§ INFORMATION:
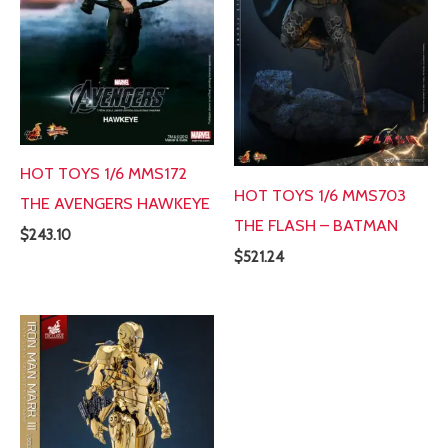
HOT TOYS 1/6 MMS172
HOT TOYS 1/6 MMS703
THE AVENGERS HAWKEYE
THE FLASH – BATMAN
$
243.10
$
521.24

§ WRITTEN TASK: Copy out the lines above word for word, leaving out the picture.

§ ANSWER:
HOT TOYS 1/6 MMS172
HOT TOYS 1/6 MMS703
THE AVENGERS HAWKEYE
THE FLASH – BATMAN
$
243.10
$
521.24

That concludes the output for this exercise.